The creative aspects seemed to be just a part of all the things I had to look into – from securing permits at the local police station, to calling in favours from anybody and everybody that I knew, and answering a hundred different questions posed by ten different departments, at any given time. In the midst of production issues and worrying about everything, I had to keep my creative sanity intact, and keep the spirits of the cast and crew high. But most importantly, create a sense of equanimity so that everyone, including me, could do our best.
While shooting is the most important aspect of the film making process, there is a lot more to do after that, which was completely new to me. I personally found editing to be the most exciting part of the whole filmmaking process. For one, after the madness of the shoot, it is a great to be in a quiet room, with just one more person as your collaborator. Second, you have all this material and now you can actually play around with it in the way you want! Although I had heard the old saying that a film is really made at the editing table, I understood the true meaning of it only when I went into the editing room for Firaaq. And for this I had the best partner I could have wished for – Sreekar Prasad, an eminent editor, whose sensitivity and temperament were a bonus. His contribution to the film has been enormous. Without hesitation I can say that through the whole post-production, he was my true friend and guide.
Even though the film has been completed for a while now, the journey has not. The final important phase is that of taking it to as many audiences as I can. The film has traveled to many parts of the world. People everywhere have empathized with the stories and the characters confirming for me that human emotions are universal.

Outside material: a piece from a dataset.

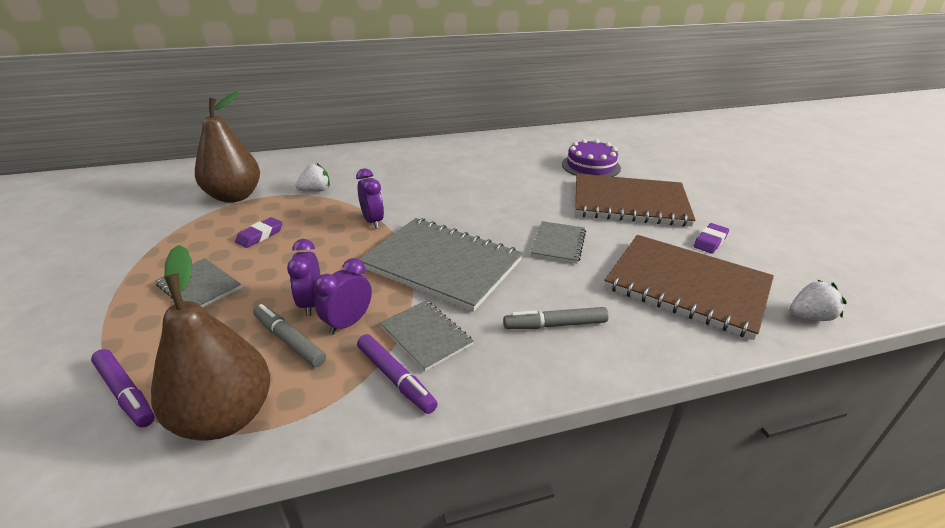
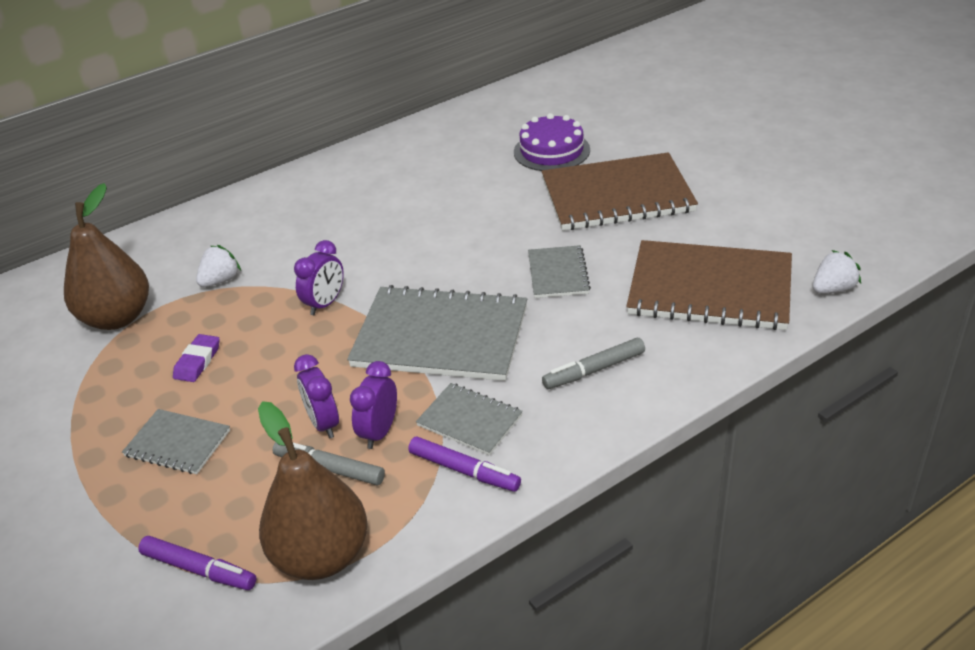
camera: 15 degrees left, 5 degrees up
purple clock [356,168,384,229] -> purple clock turned 75 degrees clockwise [294,240,344,315]
purple eraser [693,223,729,254] -> none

Be it Canada, US, UK, Greece, Korea, Singapore Dubai, and of course India, audiences have been able to relate to the film at a very personal level. The responses that are pouring in, now that the film has finally been released in India, have been truly gratifying.
Firaaq for me is not an end in itself. It is a means to stir a dialogue about our own fears, prejudices and responses to violence. But I also believe that having good intentions is not enough; the form it adopts in telling the story is just as important. No film is perfect and this too has its flaws, but going by the reactions I have been getting, I feel the intent with which I made Firaaq is being fulfilled and it has been well worth making it, against all odds.
During my many travels and interactions around the world, I have sensed a collective desire to understand the complex and violent world we inhabit and a palpable need for peace. I think Firaaq reflects this spirit and hope it continues to touch the hearts and minds of those who watch it. What compelled me to make this film is best captured in the words of Brecht, “Will there be singing in the dark times? Yes, there will be singing, of the dark times.”